My only concern is that there may not be adequate enforcement of these laws for middle class New Yorkers. Low income New Yorkers have Legal Aid. Higher income New Yorkers have firms like mine. Middle class New York will still need help navigating their rights under these laws. This year, I launched an initiative separate from my law firm, for just this purpose – the Tenant Learning Platform. Unfortunately, the TLP is still too young to tackle illegal deregulation. But stay tuned…

V. WHAT OPPORTUNITIES STILL EXIST FOR REAL ESTATE INVESTORS

 
There are several sectors of multifamily investment that are unaffected by the HSTPA. There are still assets that investors can purchase that contain Rent Stabilized apartments that will deregulate themselves by operation of law. These include:

A. Blocks of Co-Op Sponsor Apartments

 
I see nothing in these new laws that prevents a co-op apartment long occupied by a non-purchasing tenant who is currently Rent Stabilized, from becoming deregulated when the tenant finally surrenders the apartment, at which point the unit can be sold to a shareholder. I have several clients who invest in blocks of these apartments. 

B. Substantially Rehabilitated or New Construction Buildings Where Tax Abatements Expiring

 
I see nothing in these new laws that prevents a building that is subject to Rent Stabilization SOLELY by reason of the receipt of a tax abatement from deregulating organically at the end of an abatement period. With such buildings, it is crucial that the prospective buyer do Rent Stabilization Due Diligence to make sure that the building does not have a reason, independent of the abatement, for being subject to Rent Stabilization. Moreover, every lease and renewal must be checked for the proper rider language. Absent the right language, tenants will remain Rent Stabilized after the expiration of the abatement.

C. Legitimately Deregulated Apartments

 

Nine out of ten alleged deregulations that I analyze are illegitimate and those apartments belong back in Rent Stabilization.
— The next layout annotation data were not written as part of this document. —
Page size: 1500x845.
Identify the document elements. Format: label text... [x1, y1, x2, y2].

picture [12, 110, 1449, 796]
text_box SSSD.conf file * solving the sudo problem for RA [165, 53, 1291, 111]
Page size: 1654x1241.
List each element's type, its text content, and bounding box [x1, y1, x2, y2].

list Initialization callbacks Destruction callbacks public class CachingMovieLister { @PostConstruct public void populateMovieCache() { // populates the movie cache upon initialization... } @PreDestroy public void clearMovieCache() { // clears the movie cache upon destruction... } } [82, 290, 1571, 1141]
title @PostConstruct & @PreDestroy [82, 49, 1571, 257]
That still leaves one in ten, however, that were correctly deregulated. As I suggested above, those apartments are going to be worth their weight in gold. They are out there; investors just have to invest in Rent Stabilization Due Diligence to find them. 
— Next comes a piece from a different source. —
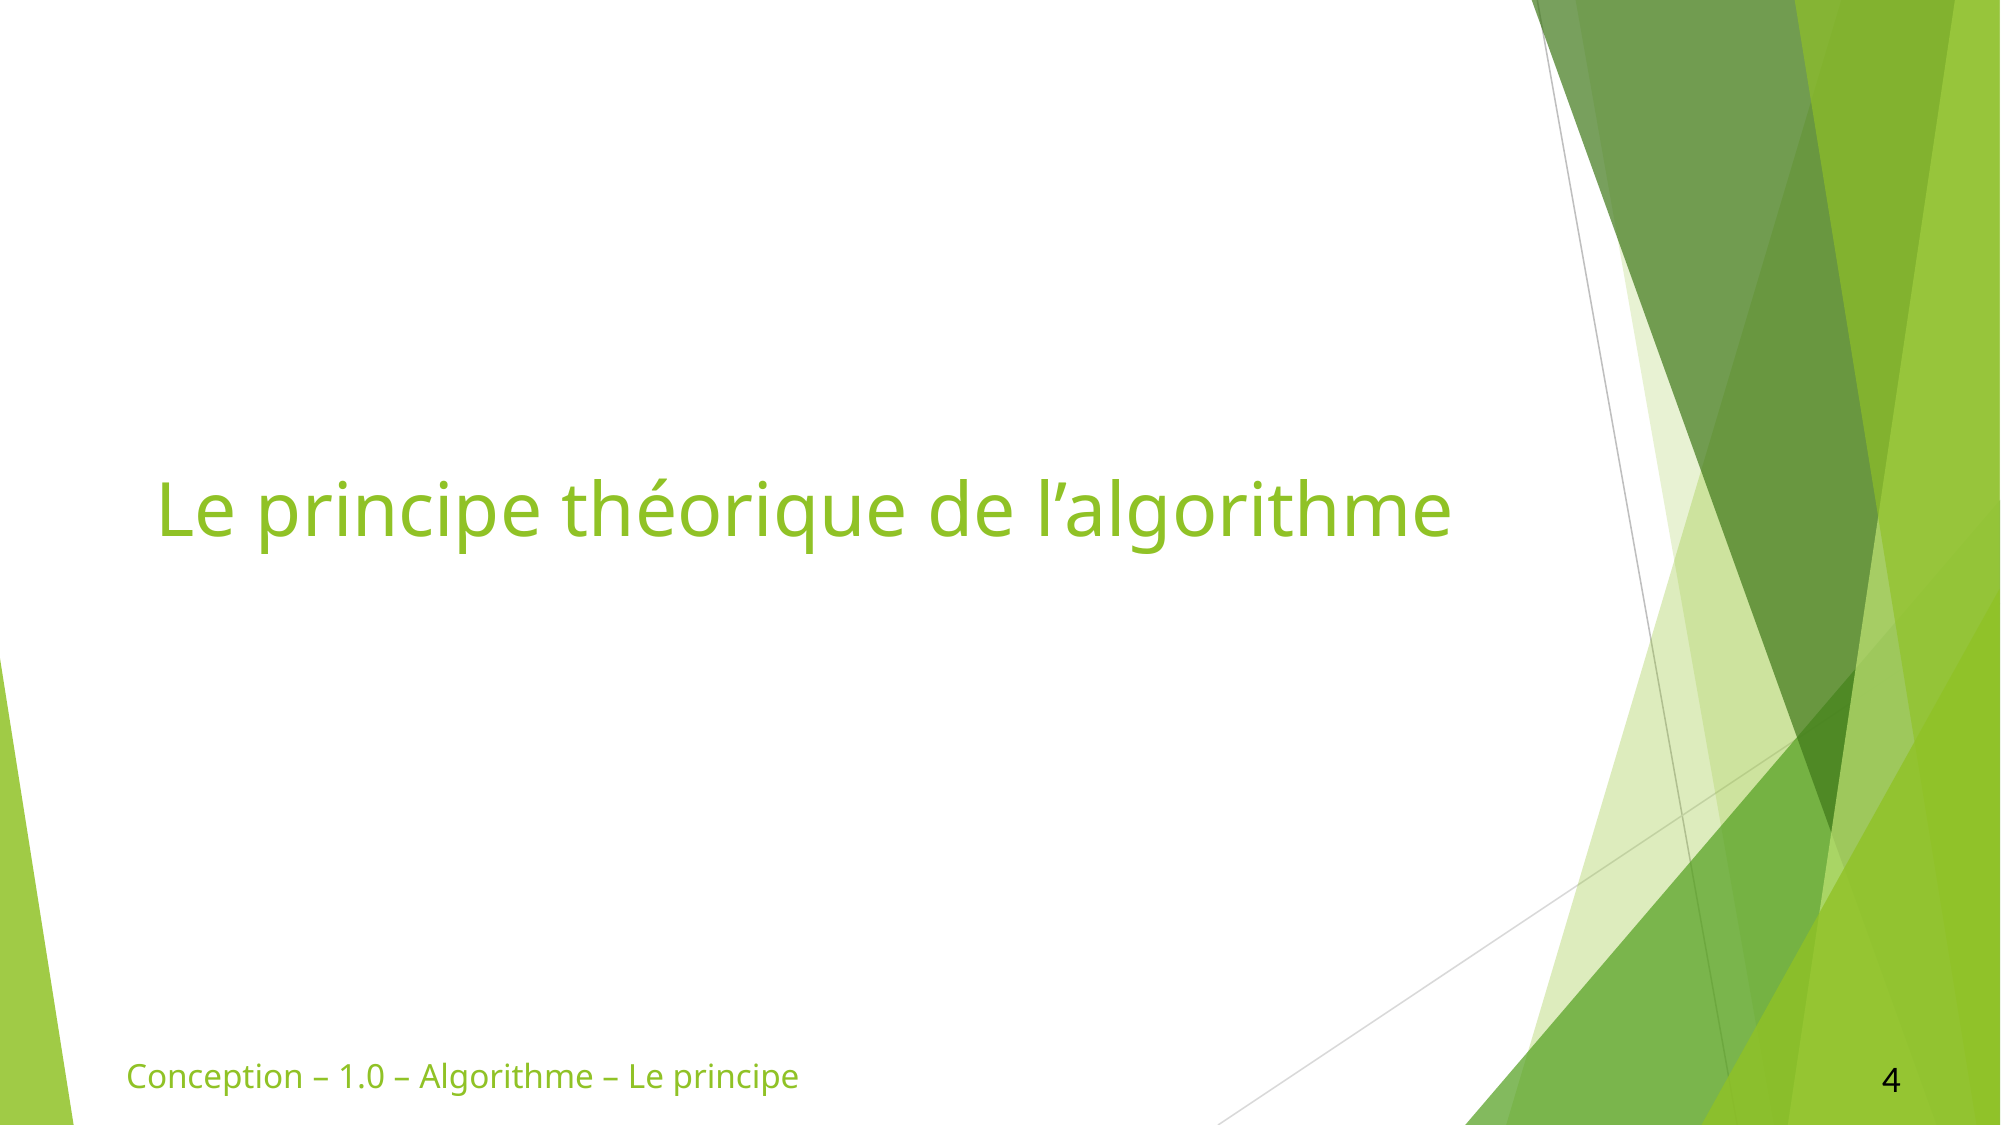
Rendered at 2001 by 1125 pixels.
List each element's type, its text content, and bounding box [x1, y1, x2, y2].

text_box Conception – 1.0 – Algorithme – Le principe [111, 1047, 1094, 1109]
title Le principe théorique de l’algorithme [140, 454, 1551, 671]
text_box [1866, 1047, 1979, 1108]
On June 20, 2019, the legislature added an addendum to the new law, clarifying that, “any unit that was lawfully deregulated prior to June 14, 2019 shall remain deregulated…”

D. Development

 

I see nothing in these new laws that prevents an owner from applying to DHCR for permission not to renew Rent Stabilized leases because the applicant-owner has shown DHCR approved plans from the New York City Department of Buildings for a new building and a legitimate loan commitment to finance such project. The only change to this type of application I see is that a judge can give a tenant relocated pursuant to such non-renewal up to a year to relocate. Over the years I have been consulted by many owners about this option. Many of them were unenthusiastic when I reminded them that the new building would be subject to a new tax assessment. But tax abatements in exchange for a period of rent regulation are also available. I predict that these new laws will cause various owners to reconsider the development option. That’s probably a good thing, inasmuch as this increases the amount of affordable housing in New York City. 

VI. 421-a(16) EXCEPTION


The STPA was amended on June 20, 2019 to state that:

“a market rate unit in a multiple dwelling which receives benefits pursuant to subdivision 16 of section 421-a of the real property tax law shall be subject to the deregulation provisions of rent stabilization as provided by law prior to June 14, 2019.”